TEXT PASSAGE
One of Southport’s own studies the tribes of Merseyside.

What is a Scouser? England’s other regional identities seem to have been more or less clearly defined. The Tyne, Wear and Tees rivers sort Geordies from Mackems and Smoggies. The M60 forms a neat enough perimeter around Mancunian identity (allowing for the exception of Salford). The historic dividing line between Brummie and Black Country was the coal seam north-west of Birmingham. True cockneys, everyone knows, are born within earshot of the bells of St Mary-le-Bow. Trying to define Scouseness, however, isn’t as simple as it might appear.

Liverpool is notorious for its exceptionalism, of course, whether self-ascribed or media-spun. The banners at Anfield proclaim ‘We’re not English, we are Scouse’, the city’s Riverside constituency is the most republican in Britain and a distinctly Liverpudlian identity is deeply and proudly felt.

But dispersed across the area’s five metropolitan boroughs – the City of Liverpool, the Wirral, Knowsley, Sefton and St. Helens – are not one but four hotly contested identities (or slurs, depending on how you see yourself): Scousers, Plastic Scousers (known colloquially as Plastics, Plazzies or Placcies), Woollybacks (or simply ‘wools’) and the Posh.

In Merseyside’s tangle of tribes, birthplace is only one factor among many, dialect deceives and geography is an unreliable guide. The city and its boroughs are riven by a complex and baffling series of intra-regional cultures, rivalries, stereotypes and criteria of belonging to one (or sometimes several) of these groups. Despite the intense urban patriotism associated with the city, there is no agreement – and very often impassioned debate – about who exactly is who on Merseyside.

STORED DATA
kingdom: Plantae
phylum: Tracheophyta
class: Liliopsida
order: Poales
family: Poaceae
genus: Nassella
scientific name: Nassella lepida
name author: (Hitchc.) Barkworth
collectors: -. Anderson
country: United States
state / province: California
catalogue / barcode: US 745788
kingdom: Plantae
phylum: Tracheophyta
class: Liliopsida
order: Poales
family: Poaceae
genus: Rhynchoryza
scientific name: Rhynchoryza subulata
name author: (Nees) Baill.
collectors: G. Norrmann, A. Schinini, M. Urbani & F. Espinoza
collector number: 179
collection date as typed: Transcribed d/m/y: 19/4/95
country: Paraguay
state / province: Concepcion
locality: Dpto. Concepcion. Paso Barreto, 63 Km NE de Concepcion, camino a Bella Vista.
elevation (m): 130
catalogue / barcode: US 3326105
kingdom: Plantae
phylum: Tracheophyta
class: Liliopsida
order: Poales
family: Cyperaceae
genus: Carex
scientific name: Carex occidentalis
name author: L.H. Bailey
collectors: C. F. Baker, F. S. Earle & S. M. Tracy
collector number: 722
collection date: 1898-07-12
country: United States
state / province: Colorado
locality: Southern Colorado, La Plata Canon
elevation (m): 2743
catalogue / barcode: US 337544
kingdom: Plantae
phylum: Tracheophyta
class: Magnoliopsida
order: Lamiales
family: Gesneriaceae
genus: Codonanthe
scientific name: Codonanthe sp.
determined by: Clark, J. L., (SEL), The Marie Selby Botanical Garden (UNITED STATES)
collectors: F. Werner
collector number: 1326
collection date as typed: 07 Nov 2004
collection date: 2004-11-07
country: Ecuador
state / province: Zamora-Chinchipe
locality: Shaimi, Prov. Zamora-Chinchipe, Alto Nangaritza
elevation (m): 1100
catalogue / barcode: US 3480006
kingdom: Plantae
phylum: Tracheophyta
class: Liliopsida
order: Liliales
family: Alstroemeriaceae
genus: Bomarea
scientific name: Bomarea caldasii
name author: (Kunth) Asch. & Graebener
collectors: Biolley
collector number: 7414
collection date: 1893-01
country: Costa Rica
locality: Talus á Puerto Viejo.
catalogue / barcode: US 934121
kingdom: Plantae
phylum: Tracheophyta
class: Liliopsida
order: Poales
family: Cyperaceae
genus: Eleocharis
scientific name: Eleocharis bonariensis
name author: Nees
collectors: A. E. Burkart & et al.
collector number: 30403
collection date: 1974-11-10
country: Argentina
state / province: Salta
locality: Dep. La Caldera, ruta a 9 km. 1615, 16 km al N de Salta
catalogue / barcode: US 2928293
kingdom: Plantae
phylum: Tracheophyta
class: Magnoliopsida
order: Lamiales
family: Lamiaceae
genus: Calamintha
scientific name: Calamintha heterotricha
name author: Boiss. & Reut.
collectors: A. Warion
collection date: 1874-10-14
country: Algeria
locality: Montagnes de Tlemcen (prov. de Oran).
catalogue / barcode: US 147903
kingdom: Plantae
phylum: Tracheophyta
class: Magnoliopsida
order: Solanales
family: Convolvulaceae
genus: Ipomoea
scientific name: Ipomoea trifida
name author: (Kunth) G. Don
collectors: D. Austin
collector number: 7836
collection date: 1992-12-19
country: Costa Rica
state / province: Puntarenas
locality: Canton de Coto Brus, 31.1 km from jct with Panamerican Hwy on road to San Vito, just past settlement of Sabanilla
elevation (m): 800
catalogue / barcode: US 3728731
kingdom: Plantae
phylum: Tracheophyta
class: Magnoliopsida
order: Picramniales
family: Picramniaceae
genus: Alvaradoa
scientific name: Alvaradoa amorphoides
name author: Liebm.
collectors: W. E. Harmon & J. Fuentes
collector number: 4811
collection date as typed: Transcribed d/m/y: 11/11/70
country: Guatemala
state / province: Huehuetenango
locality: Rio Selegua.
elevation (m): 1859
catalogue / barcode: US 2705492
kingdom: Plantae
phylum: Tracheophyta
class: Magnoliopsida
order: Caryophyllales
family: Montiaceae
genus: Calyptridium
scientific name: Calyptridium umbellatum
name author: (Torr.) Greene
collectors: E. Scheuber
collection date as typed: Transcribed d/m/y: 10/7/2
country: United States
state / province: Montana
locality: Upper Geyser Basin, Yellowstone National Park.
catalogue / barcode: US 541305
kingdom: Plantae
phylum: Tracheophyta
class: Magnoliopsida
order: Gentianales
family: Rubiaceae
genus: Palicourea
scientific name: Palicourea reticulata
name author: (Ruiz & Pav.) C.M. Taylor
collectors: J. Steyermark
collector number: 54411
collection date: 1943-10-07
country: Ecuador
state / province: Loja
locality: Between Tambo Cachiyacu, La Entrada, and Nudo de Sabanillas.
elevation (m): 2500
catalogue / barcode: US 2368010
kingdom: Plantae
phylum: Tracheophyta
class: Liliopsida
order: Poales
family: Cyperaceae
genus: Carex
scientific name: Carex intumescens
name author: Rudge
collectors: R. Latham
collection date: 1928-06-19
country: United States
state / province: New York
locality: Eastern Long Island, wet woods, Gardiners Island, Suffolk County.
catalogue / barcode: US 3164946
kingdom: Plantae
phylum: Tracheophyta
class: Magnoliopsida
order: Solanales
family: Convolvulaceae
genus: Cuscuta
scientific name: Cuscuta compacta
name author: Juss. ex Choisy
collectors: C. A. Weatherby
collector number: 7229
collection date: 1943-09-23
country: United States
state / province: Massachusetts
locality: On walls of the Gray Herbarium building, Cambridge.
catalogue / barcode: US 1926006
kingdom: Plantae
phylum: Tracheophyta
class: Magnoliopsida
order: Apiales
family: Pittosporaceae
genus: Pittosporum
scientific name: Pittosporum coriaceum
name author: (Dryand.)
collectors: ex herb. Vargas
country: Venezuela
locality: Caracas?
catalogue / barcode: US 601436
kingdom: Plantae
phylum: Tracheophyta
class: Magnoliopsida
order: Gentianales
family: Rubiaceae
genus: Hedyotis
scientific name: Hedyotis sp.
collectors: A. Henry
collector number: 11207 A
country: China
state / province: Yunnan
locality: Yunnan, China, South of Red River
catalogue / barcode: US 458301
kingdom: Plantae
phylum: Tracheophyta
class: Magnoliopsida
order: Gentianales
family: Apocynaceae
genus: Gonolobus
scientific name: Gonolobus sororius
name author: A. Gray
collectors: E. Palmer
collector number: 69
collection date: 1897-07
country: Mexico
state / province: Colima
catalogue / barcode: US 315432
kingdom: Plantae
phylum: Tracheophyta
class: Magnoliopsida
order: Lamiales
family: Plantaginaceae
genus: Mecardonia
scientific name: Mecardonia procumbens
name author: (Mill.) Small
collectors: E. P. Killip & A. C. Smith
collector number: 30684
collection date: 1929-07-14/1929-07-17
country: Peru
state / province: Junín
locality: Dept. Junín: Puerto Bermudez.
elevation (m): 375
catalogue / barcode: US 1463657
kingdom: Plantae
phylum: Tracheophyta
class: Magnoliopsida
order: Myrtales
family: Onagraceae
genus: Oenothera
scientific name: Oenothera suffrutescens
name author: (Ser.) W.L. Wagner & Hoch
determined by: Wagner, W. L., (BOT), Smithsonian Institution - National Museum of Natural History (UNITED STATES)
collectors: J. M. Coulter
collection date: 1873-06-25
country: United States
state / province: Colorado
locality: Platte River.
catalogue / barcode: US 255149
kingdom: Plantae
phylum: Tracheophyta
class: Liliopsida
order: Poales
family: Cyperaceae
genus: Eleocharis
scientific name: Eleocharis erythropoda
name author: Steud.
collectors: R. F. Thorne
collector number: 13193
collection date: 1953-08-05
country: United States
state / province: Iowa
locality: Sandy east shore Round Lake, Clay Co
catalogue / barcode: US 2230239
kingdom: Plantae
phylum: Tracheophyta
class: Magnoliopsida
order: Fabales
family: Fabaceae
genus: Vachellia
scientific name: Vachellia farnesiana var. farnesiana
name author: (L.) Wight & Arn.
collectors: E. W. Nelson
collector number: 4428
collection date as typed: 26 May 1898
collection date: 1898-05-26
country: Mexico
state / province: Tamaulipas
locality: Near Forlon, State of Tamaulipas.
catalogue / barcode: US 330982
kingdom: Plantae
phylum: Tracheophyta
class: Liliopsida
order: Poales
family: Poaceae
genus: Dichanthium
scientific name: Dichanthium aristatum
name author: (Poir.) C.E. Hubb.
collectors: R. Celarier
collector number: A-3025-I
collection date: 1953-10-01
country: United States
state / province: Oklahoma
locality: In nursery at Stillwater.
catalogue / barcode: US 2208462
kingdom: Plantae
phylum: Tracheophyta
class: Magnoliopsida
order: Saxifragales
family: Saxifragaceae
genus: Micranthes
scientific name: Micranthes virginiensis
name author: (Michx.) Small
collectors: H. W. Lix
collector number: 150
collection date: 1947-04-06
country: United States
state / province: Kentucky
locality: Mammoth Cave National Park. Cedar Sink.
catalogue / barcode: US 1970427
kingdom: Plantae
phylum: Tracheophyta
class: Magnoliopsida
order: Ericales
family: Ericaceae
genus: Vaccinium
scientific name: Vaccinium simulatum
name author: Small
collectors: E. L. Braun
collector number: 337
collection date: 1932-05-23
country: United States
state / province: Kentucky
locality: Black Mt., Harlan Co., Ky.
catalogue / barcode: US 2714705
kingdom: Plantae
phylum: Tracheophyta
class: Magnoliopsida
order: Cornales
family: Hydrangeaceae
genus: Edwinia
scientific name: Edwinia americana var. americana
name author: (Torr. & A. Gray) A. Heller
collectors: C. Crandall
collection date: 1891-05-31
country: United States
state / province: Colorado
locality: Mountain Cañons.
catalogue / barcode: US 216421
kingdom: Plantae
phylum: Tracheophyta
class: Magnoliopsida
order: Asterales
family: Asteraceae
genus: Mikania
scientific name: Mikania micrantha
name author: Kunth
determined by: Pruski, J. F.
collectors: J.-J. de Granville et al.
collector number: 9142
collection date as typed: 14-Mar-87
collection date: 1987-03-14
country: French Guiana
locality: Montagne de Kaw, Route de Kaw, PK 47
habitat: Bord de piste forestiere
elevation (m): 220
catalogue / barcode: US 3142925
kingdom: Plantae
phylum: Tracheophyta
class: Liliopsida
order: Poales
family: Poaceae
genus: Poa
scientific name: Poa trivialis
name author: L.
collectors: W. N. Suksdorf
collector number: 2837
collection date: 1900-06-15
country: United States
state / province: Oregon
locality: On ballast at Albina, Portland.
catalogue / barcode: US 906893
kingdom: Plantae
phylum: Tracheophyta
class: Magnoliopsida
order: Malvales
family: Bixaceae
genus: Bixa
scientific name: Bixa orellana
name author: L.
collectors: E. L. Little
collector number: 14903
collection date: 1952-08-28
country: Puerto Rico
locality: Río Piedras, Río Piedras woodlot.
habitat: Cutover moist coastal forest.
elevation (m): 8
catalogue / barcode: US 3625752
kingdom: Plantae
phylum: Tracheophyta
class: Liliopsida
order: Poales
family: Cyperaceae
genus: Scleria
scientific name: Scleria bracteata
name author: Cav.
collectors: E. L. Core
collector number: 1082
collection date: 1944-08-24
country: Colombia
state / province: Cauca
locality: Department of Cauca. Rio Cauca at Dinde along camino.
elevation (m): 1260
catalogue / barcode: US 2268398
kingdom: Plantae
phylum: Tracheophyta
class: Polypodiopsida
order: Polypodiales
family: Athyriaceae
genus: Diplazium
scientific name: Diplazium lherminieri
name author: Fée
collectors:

SET EXERCISE
In the text on Merseyside identities, what four identities are named as contested across the area's five metropolitan boroughs?

FINAL RESULT
Scousers, Plastic Scousers, Woollybacks and the Posh.